What you are asked to do = Show the lines below where "center" occurs.

Provided material =
┄┄┄┄┄┄┄┄┄┄
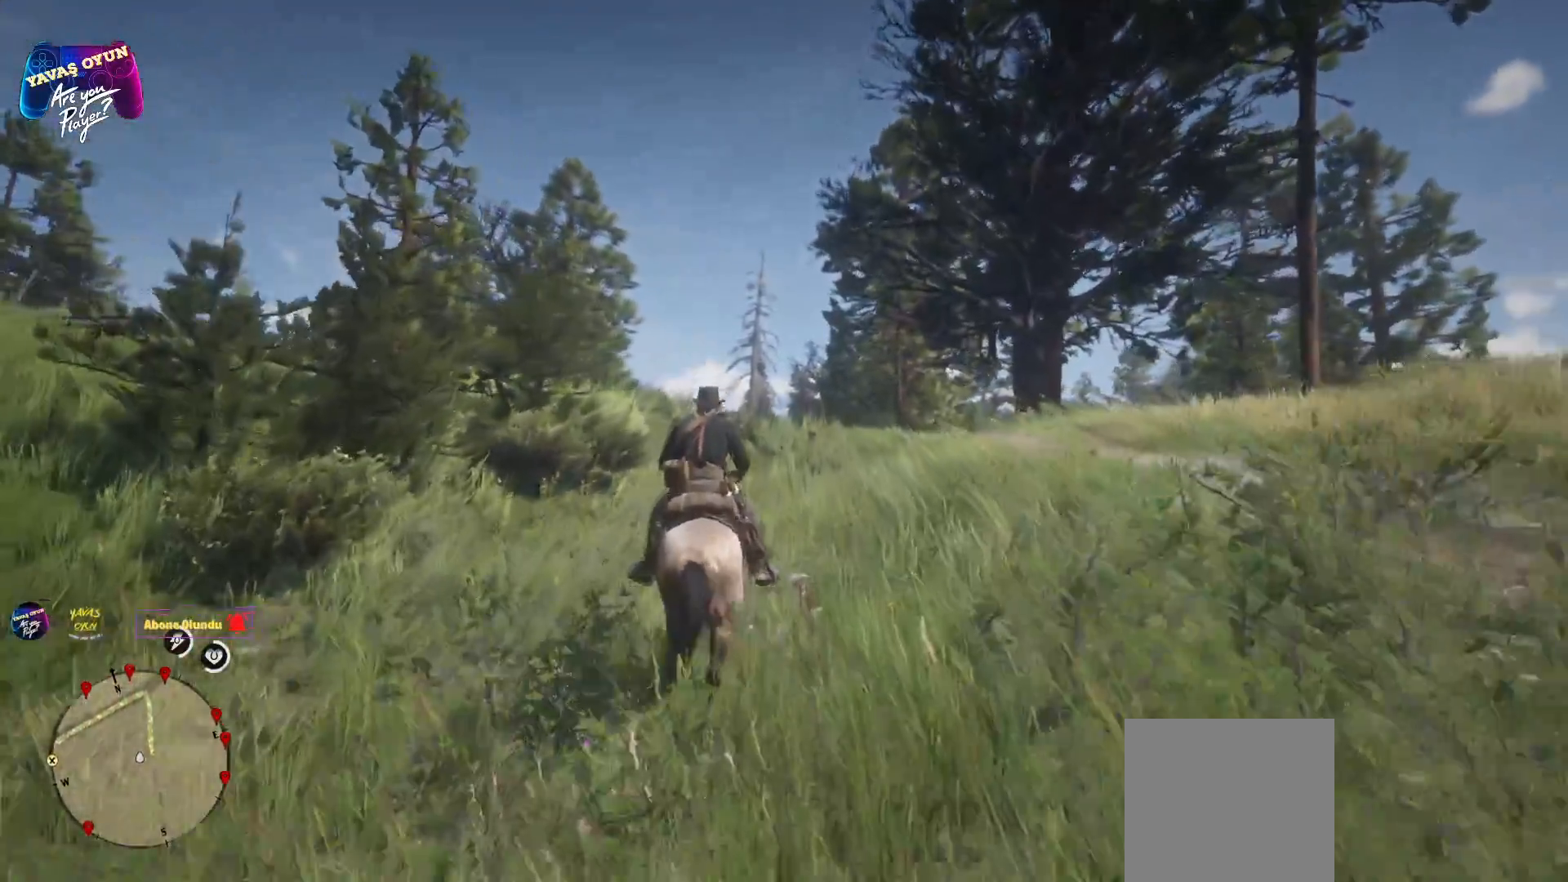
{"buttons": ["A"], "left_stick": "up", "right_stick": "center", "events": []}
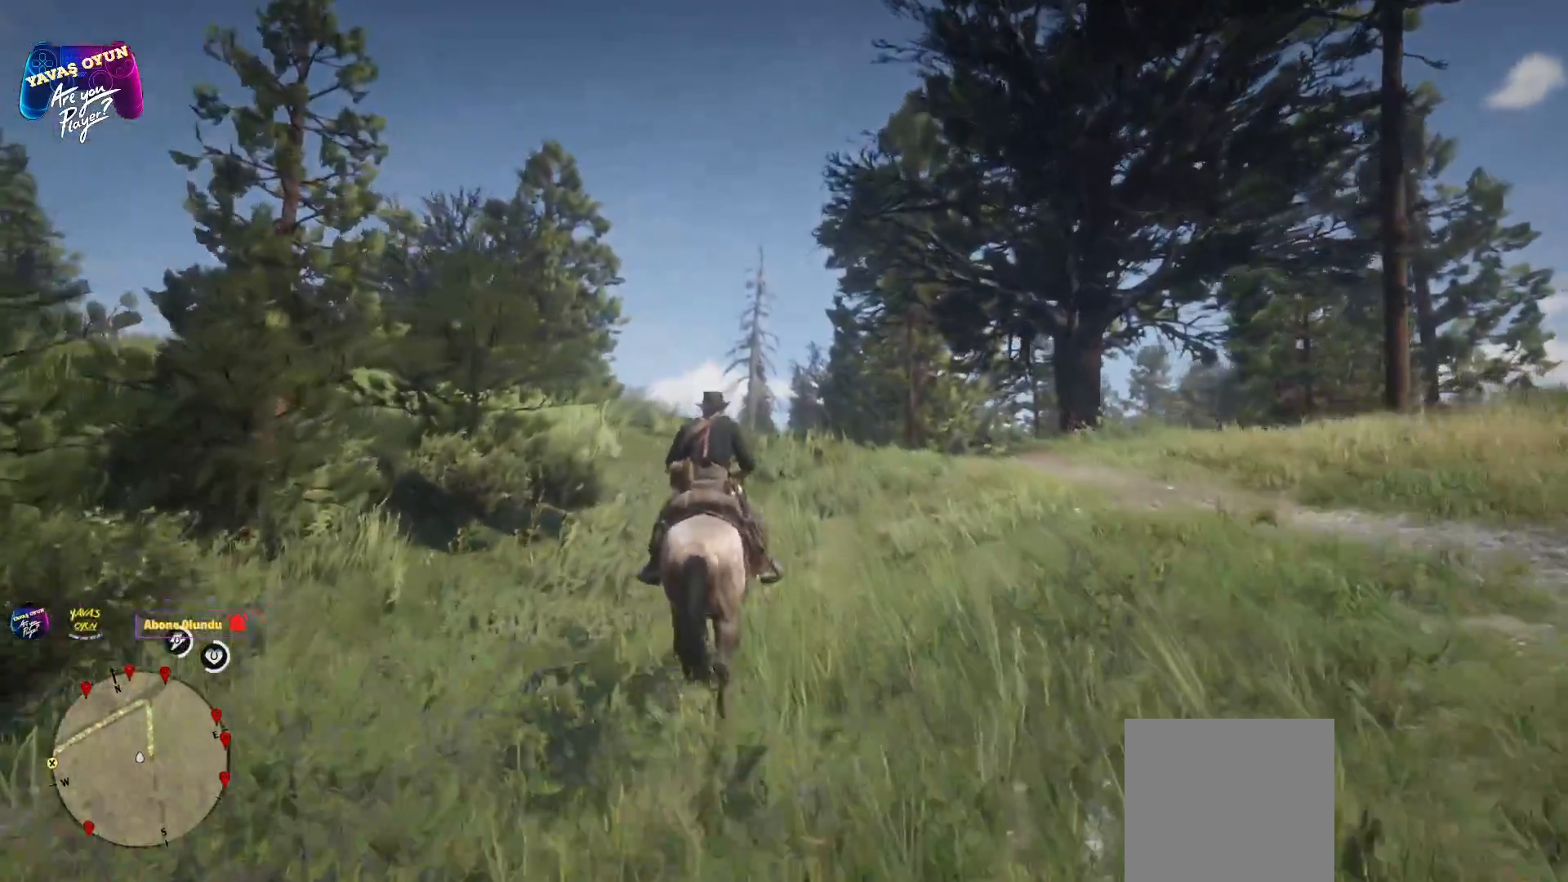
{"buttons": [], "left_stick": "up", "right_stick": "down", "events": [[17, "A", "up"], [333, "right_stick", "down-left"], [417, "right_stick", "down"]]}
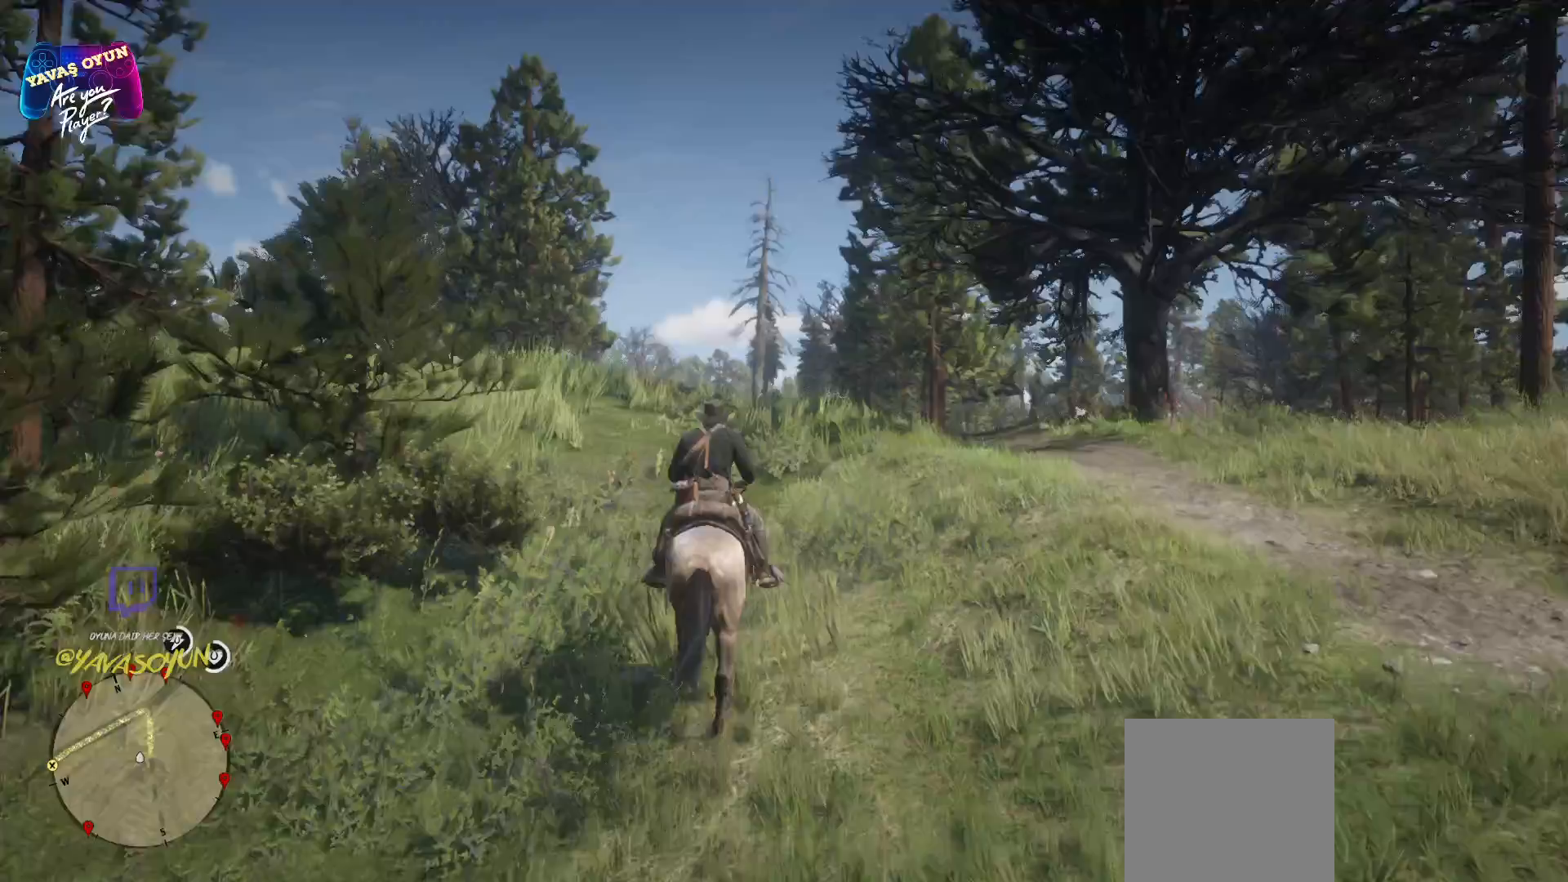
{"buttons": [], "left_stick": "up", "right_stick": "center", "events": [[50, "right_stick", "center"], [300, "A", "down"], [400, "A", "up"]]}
┄┄┄┄┄┄┄┄┄┄
Reply =
{"buttons": ["A"], "left_stick": "up", "right_stick": "center", "events": []}
{"buttons": [], "left_stick": "up", "right_stick": "center", "events": [[50, "right_stick", "center"], [300, "A", "down"], [400, "A", "up"]]}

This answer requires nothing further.